Sin embargo, valía la pena todo eso porque, debido a su juramento, ahora la tenía en su poder. Kit le echó un vistazo sobre el hombro. Estaba encorvada de costado en el sillón orejero con la cabeza sobre los brazos y el cabello desparramado por la mejilla, aún cubierta con la cortina de la sala. Estaba blanca, oscura, rosada y dorada. Lo observaba a través de sus largas pestañas negras.

—¿Qué más dijo?

—Que lo dejara en paz. Que le permitiera marcharse.—Cerró los ojos y los abrió, aparentemente pacífica como un niño adormecido—. Me dijo que no quería el diamante. Que no tenía la intención de hacerme daño.

Kit se calmó.

—¿Te amenazó?

—No más que alguien que conozco. —Lo mantenía con esa mirada tranquila—. Nos aliamos de alguna manera, supongo. Estoy segura de que principalmente se sorprendió

de que lo arrinconara.

—¿Quién es?

—No me lo dijo, Lord Langford. Sin duda quería hacerlo, además de darme su dirección y entregarme la llave de su casa, pero justo entonces llegaste tú. No parecía estar dispuesto a esperar.

—No —agregó Kit y sintió que su labio se curvaba.

Rué se sentó erguida en el sillón y se llevó hacia atrás el cabello.

—Sin embargo, me di cuenta de algo interesante.

—¿Qué cosa?

—Su mano derecha era de madera.

De madera.

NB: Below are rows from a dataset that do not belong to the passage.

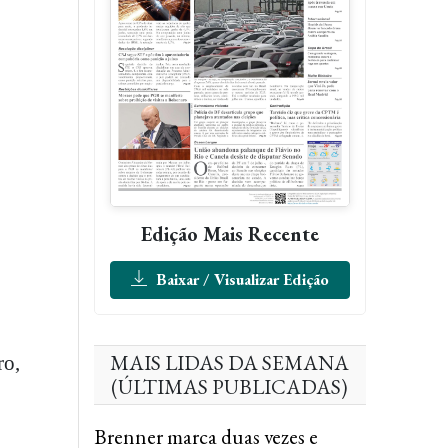
Edição Mais Recente
Baixar / Visualizar Edição
MAIS LIDAS DA SEMANA
ro,
(ÚLTIMAS PUBLICADAS)
Brenner marca duas vezes e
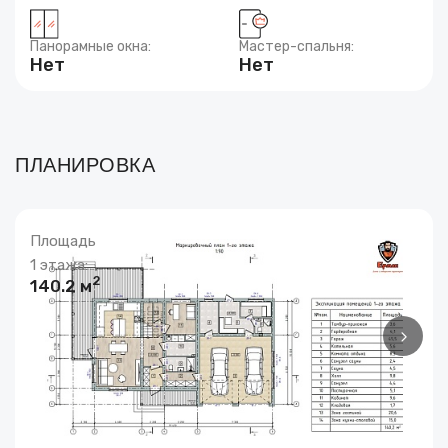
Панорамные окна:
Мастер-спальня:
Нет
Нет
ПЛАНИРОВКА
Площадь
1 этажа:
2
140.2 м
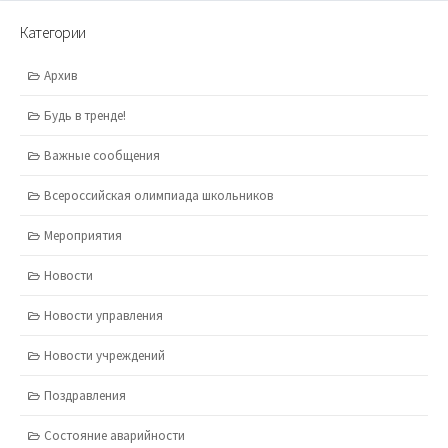
Категории
Архив
Будь в тренде!
Важные сообщения
Всероссийская олимпиада школьников
Мероприятия
Новости
Новости управления
Новости учреждений
Поздравления
Состояние аварийности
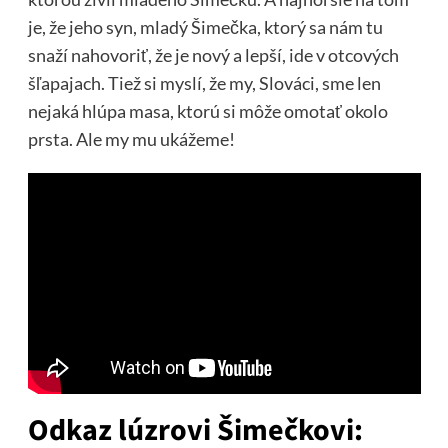
je, že jeho syn, mladý Šimečka, ktorý sa nám tu
snaží nahovoriť, že je nový a lepší, ide v otcových
šľapajach. Tiež si myslí, že my, Slováci, sme len
nejaká hlúpa masa, ktorú si môže omotať okolo
prsta. Ale my mu ukážeme!
Odkaz lúzrovi Šimečkovi:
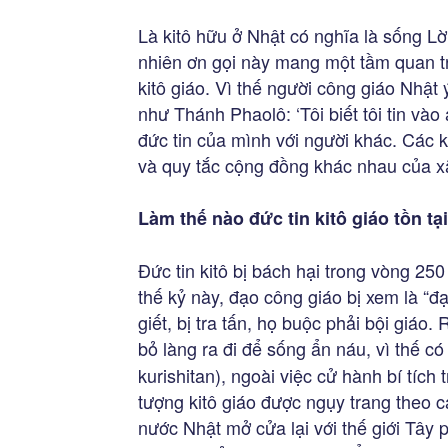
Là kitô hữu ở Nhật có nghĩa là sống L
nhiên ơn gọi này mang một tầm quan tr
kitô giáo. Vì thế người công giáo Nhật 
như Thánh Phaolô: ‘Tôi biết tôi tin vào
đức tin của mình với người khác. Các 
và quy tắc cộng đồng khác nhau của x
Làm thế nào đức tin kitô giáo tồn t
Đức tin kitô bị bách hại trong vòng 2
thế kỷ này, đạo công giáo bị xem là “
giết, bị tra tấn, họ buộc phải bội giáo.
bỏ làng ra đi để sống ẩn náu, vì thế có
kurishitan), ngoài việc cử hành bí tích
tượng kitô giáo được ngụy trang theo 
nước Nhật mở cửa lại với thế giới Tây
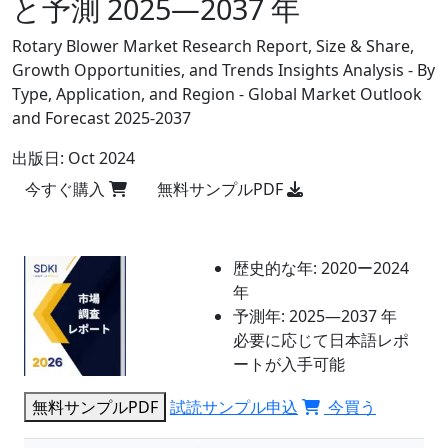
と予測 2025―2037 年
Rotary Blower Market Research Report, Size & Share,
Growth Opportunities, and Trends Insights Analysis - By
Type, Application, and Region - Global Market Outlook
and Forecast 2025-2037
出版日:
Oct 2024
今すぐ購入
無料サンプルPDF
歴史的な年:
2020ー2024
年
予測年:
2025―2037 年
必要に応じて日本語レポ
ートが入手可能
無料サンプルPDF
試読サンプル申込
今買う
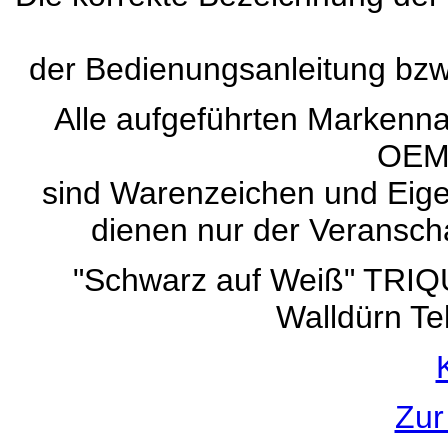
der Bedienungsanleitung bz
Alle aufgeführten Marken
OEM
sind Warenzeichen und Eigen
dienen nur der Veranscha
"Schwarz auf Weiß" TRI
Walldürn Te
Zur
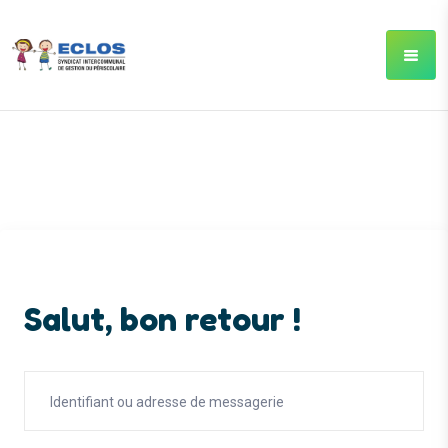
Salut, bon retour !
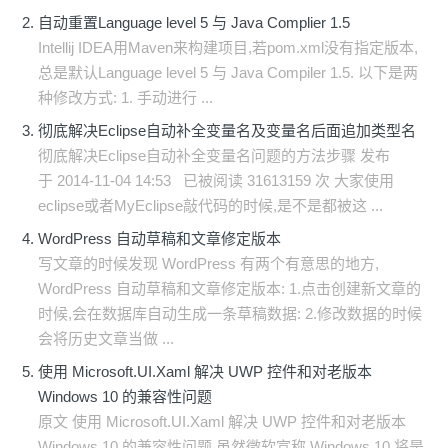
自动重置Language level 5 与 Java Complier 1.5
Intellij IDEA用Maven来构建项目,若pom.xml没有指定版本,
总是默认Language level 5 与 Java Compiler 1.5. 以下是两
种修改方式: 1. 手动进行 ...
彻底解决Eclipse自动补全变量名及变量名后面追加类型名
彻底解决Eclipse自动补全变量名问题的方法步骤 发布
于 2014-11-04 14:53 已被阅读 31613159 次 大家使用
eclipse或者MyEclipse敲代码的时候,是不是都被这 ...
WordPress 自动草稿和文章修定版本
写文章的时候发现 WordPress 有两个有意思的地方,
WordPress 自动草稿和文章修定版本: 1.点击创建新文章的
时候,会在数据库自动生成一条草稿数据: 2.修改数据的时候
会将历史文章当做 ...
使用 Microsoft.UI.Xaml 解决 UWP 控件和对老版本
Windows 10 的兼容性问题
原文 使用 Microsoft.UI.Xaml 解决 UWP 控件和对老版本
Windows 10 的兼容性问题 虽然微软宣称 Windows 10 将是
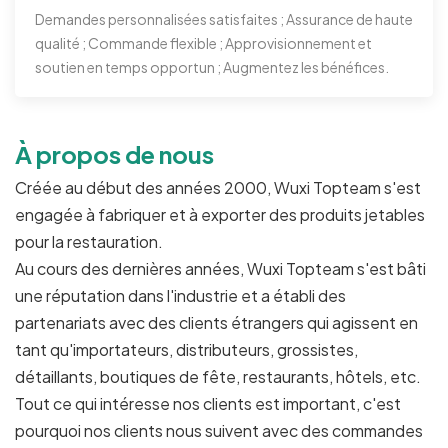
Demandes personnalisées satisfaites ; Assurance de haute
qualité ; Commande flexible ; Approvisionnement et
soutien en temps opportun ; Augmentez les bénéfices.
À propos de nous
Créée au début des années 2000, Wuxi Topteam s'est
engagée à fabriquer et à exporter des produits jetables
pour la restauration.
Au cours des dernières années, Wuxi Topteam s'est bâti
une réputation dans l'industrie et a établi des
partenariats avec des clients étrangers qui agissent en
tant qu'importateurs, distributeurs, grossistes,
détaillants, boutiques de fête, restaurants, hôtels, etc.
Tout ce qui intéresse nos clients est important, c'est
pourquoi nos clients nous suivent avec des commandes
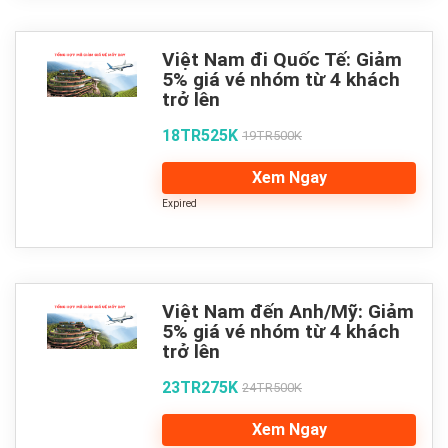
Việt Nam đi Quốc Tế: Giảm
5% giá vé nhóm từ 4 khách
trở lên
18TR525K
19TR500K
Xem Ngay
Expired
Việt Nam đến Anh/Mỹ: Giảm
5% giá vé nhóm từ 4 khách
trở lên
23TR275K
24TR500K
Xem Ngay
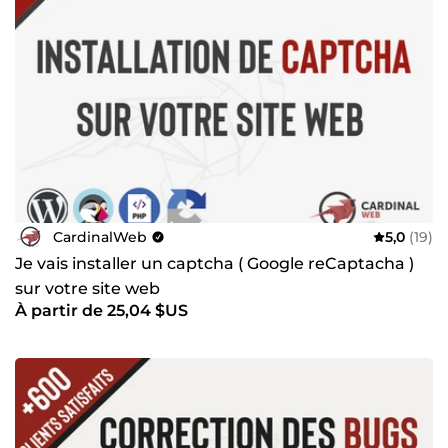
sur nos concurrents. Les résultats ont clairement suivi :
nous réalisons une croissance annuelle de 25%. Jetez un
coup d’œil à nos services et découvrez nos compétences.
Nous mettons toute notre expérience et savoir-faire à votre
service pour le déploiement de votre stratégie online et la
construction de votre E-réputation.
CardinalWeb
5,0
(19)
Je vais installer un captcha ( Google reCaptacha )
sur votre site web
À partir de 25,04 $US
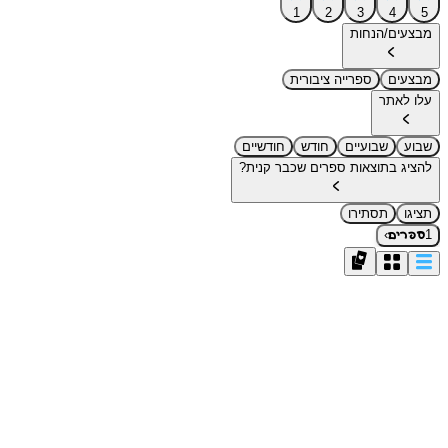
1
2
3
4
5
מבצעים/הנחות
מבצעים
ספרייה ציבורית
עלו לאתר
שבוע
שבועיים
חודש
חודשיים
להציג בתוצאות ספרים שכבר קנית?
תציגו
תסתירו
›
1
ספרים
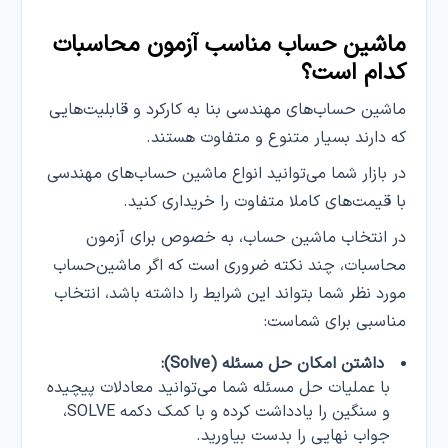
ماشین حساب مناسب آزمون محاسبات
کدام است؟
ماشین‌ حساب‌های مهندسی بنا به کارکرد و قابلیت‌هایی
که دارند بسیار متنوع و متفاوت هستند.
در بازار شما می‌توانید انواع ماشین‌ حساب‌های مهندسی
با قیمت‌های کاملا متفاوت را خریداری کنید.
در انتخاب ماشین حساب، به خصوص برای آزمون
محاسبات، چند نکته ضروری است که اگر ماشین‌حساب
مورد نظر شما بتواند این شرایط را داشته باشد، انتخاب
مناسبی برای شماست:
داشتن امکان حل مسئله (Solve):
با عملیات حل مسئله شما می‌توانید معادلات پیچیده
و سنگین را یادداشت کرده و با کمک دکمه SOLVE،
جواب نهایی را بدست بیاورید.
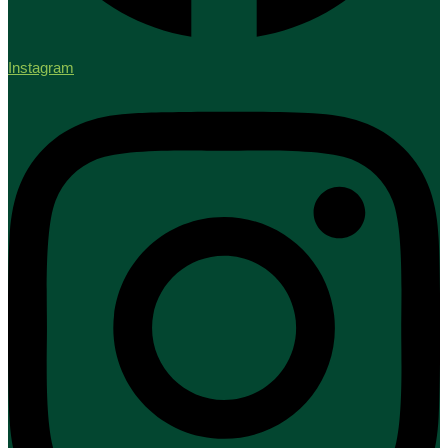
Instagram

Su mente cayó en la cuenta. El hombre que se había ahogado cuya mano y anillo habían encontrado. ¡Santo Dios! Alguien lo suficientemente trastornado como para cortarse la mano. ¿Había dicho George alguna vez de quién se trataba? No podía recordarlo bien…

—Era la mano con la que saludaba —continuó Rué, con la mirada baja hacia la tela estirada por sus piernas—. Realmente ingenioso. Tenía los dedos con forma para hacer la reverencia, por lo que podía desenvolverse como cualquier otro. La noté cuando me tocó por primera vez.